Ahead of the speech, Biden’s national security advisor, Jake Sullivan, said that the president will announce “an end to American support for offensive operations in Yemen.”
“That’s a promise he made in the campaign he will be following through on.”
Activists have been pushing to end US support for the war in Yemen, where 80 percent of the population is surviving on aid in what the United Nations calls the world’s worst humanitarian crisis.
The decision reverses former president Donald Trump’s policy of providing logistical assistance and selling huge amounts of advanced weaponry such as precision-guided bombs.
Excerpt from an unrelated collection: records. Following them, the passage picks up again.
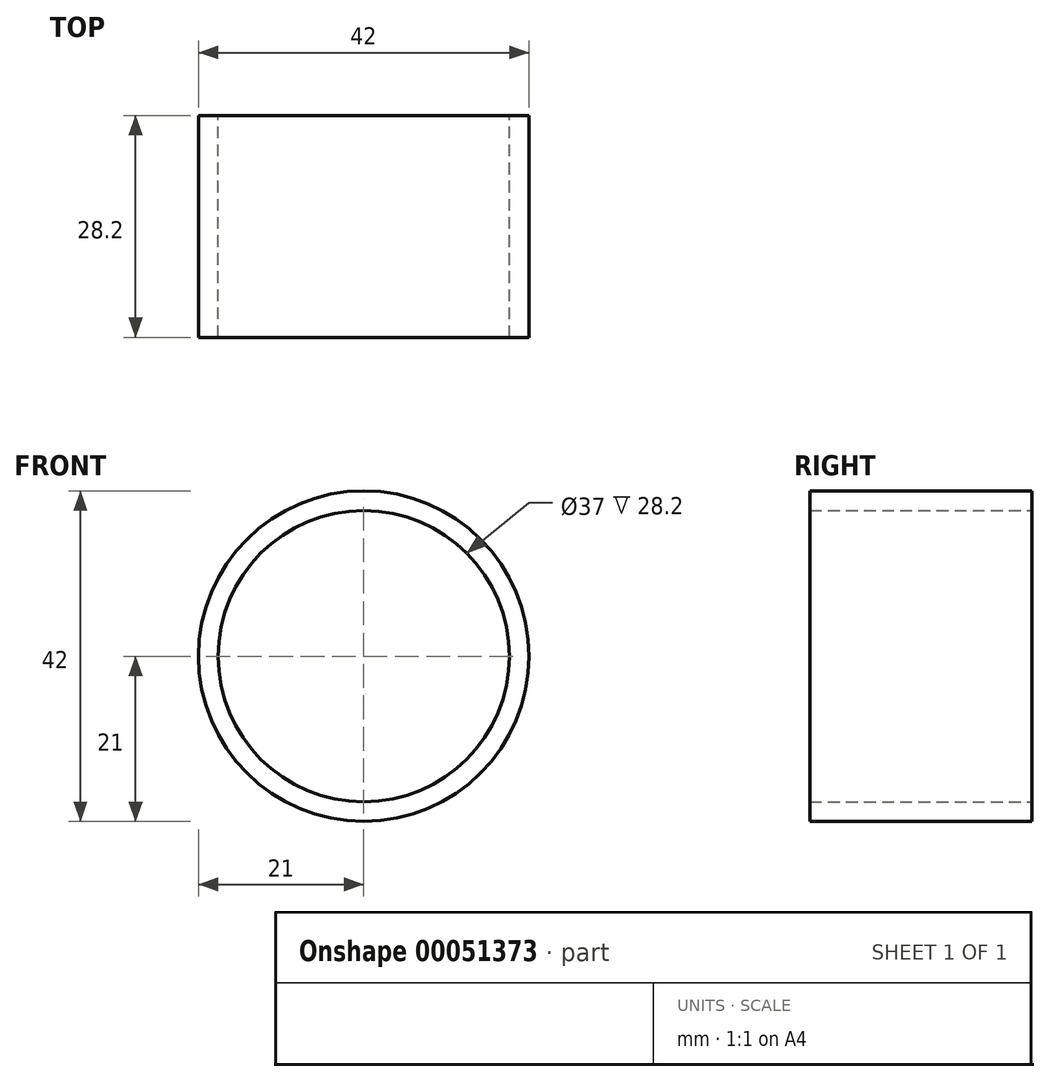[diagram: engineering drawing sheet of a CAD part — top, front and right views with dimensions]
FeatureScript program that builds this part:
annotation { "Feature Type Name" : "Feature", "Feature Type Description" : "" }
export const myFeature = defineFeature(function(context is Context, id is Id, definition is map)
    precondition{}
    {
        {
            var Q0;
            Q0=qCreatedBy(makeId("Front.planeOp"),FACE);
            var sketch = newSketch(context, id + "F0", { "sketchPlane" : qUnion([Q0])});
            skCircle(sketch, "E0", {"center": v(0, 0) * mm, "radius": 21 * mm});
            skCircle(sketch, "E1", {"center": v(0, 0) * mm, "radius": 18.5 * mm});
            skSolve(sketch);
        }
        {
            var Q0;
            Q0=qSketchRegion(id+"F0",true);
            extrude(context, id + "F1", {"entities" : qUnion([Q0]), "depth" : 14.1 * mm, "hasSecondDirection" : true, "secondDirectionOppositeDirection" : true, "secondDirectionDepth" : 14.1 * mm});
        }
    });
The Trump administration defended support for the Saudis as a way to create US defense jobs and to hit back at arch-enemy Iran, which backs Huthi rebels who have overtaken much of Yemen.
Secretary of State Antony Blinken has said he will quickly revisit Trump’s last-minute decision to designate the Huthis as a terrorist group — a move that aid groups warns will effectively criminalize vital humanitarian work.
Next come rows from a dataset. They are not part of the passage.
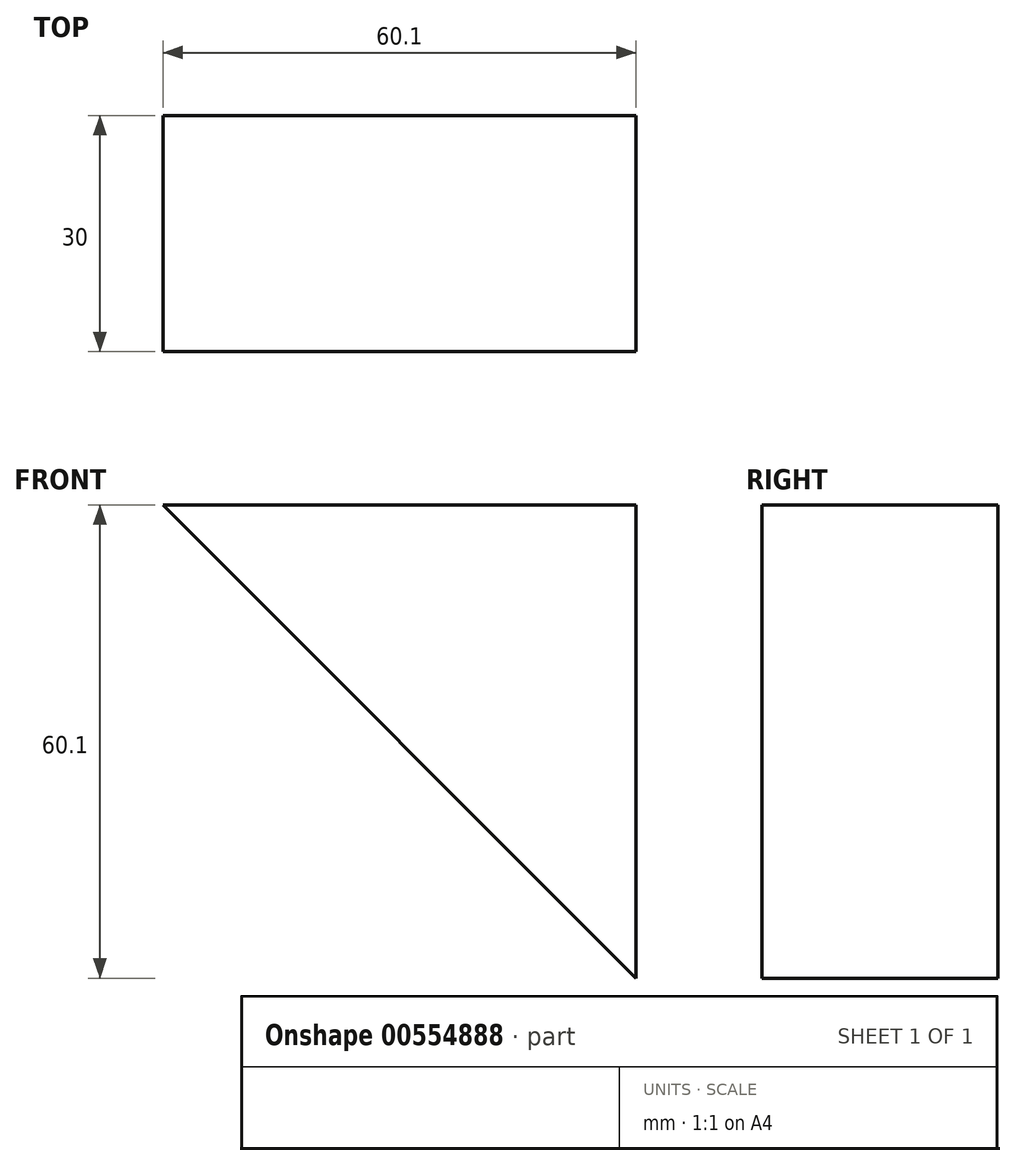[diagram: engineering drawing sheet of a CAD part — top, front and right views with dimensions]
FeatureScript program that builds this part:
annotation { "Feature Type Name" : "Feature", "Feature Type Description" : "" }
export const myFeature = defineFeature(function(context is Context, id is Id, definition is map)
    precondition{}
    {
        {
            var Q0;
            Q0=qCreatedBy(makeId("Front.planeOp"),FACE);
            var sketch = newSketch(context, id + "F0", { "sketchPlane" : qUnion([Q0])});
            skLineSegment(sketch, "E0", {"start": v(-119.33, 52.29) * mm, "end": v(-59.23, -7.81) * mm});
            skLineSegment(sketch, "E1", {"start": v(-59.23, -7.81) * mm, "end": v(-59.23, 52.29) * mm});
            skLineSegment(sketch, "E2", {"start": v(-59.23, 52.29) * mm, "end": v(-119.33, 52.29) * mm});
            skSolve(sketch);
        }
        {
            var Q0;
            Q0 = qSketchRegion(id + "F0", true);
            extrude(context, id + "F1", {"entities" : qUnion([Q0]), "depth" : 30 * mm, "offsetDistance" : 25 * mm});
        }
    });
In Yemen, senior political official Hamid Assem voiced hope that Biden’s plan will mark the end of a six-year war that has left tens of thousands dead.
“The Biden administration saw that the war in Yemen carries a heavy cost and that America’s reputation has been tarnished by the killing of the people of Yemen,” he told AFP.
Signalling Washington’s new approach to the war, the Biden administration is also appointing a special envoy on Yemen, veteran diplomat Timothy Lenderking, said a person familiar with the matter.
Biden will also put on hold plans set in motion by Trump to reduce the US troop presence in Germany, which has been a cornerstone of NATO security since the start of the Cold War.
“Today (Biden) will announce… a global force posture review and during the pendency of that review will freeze any troop redeployments from Germany,” Sullivan said.
Trump’s decision was seen as linked to his tense relationship with Germany and the European Union over trade issues, but sparked concerns that he was weakening the West’s security in the face of a resurgent Russia.
Biden has quickly toughened Washington’s posture toward Moscow.
He is blaming the Kremlin for a massive cyber attack and US presidential election meddling, and also calling out Russia over the jailing of Alexei Navalny, one of the few remaining opponents of President Vladimir Putin.
Blinken raised Navalny’s poisoning last year as well as the imprisonment of two Americans during a call Thursday with Russian Foreign Minister Sergei Lavrov, the State Department said.
In excerpts of the speech released by the White House, Biden will call for renewed alliance-building and US leadership on the world stage following Trump’s tumultuous four years.
“Over the past two weeks, I’ve spoken with the leaders of many of our closest friends — Canada, Mexico, the UK, Germany, France, NATO, Japan, South Korea and Australia — to begin re-forming the habits of cooperation and rebuilding the muscles of democratic alliances that have atrophied from four years of neglect and abuse,” Biden was to say.
“America’s alliances are among our greatest assets. And leading with diplomacy means standing shoulder to shoulder with our allies and key partners once more.”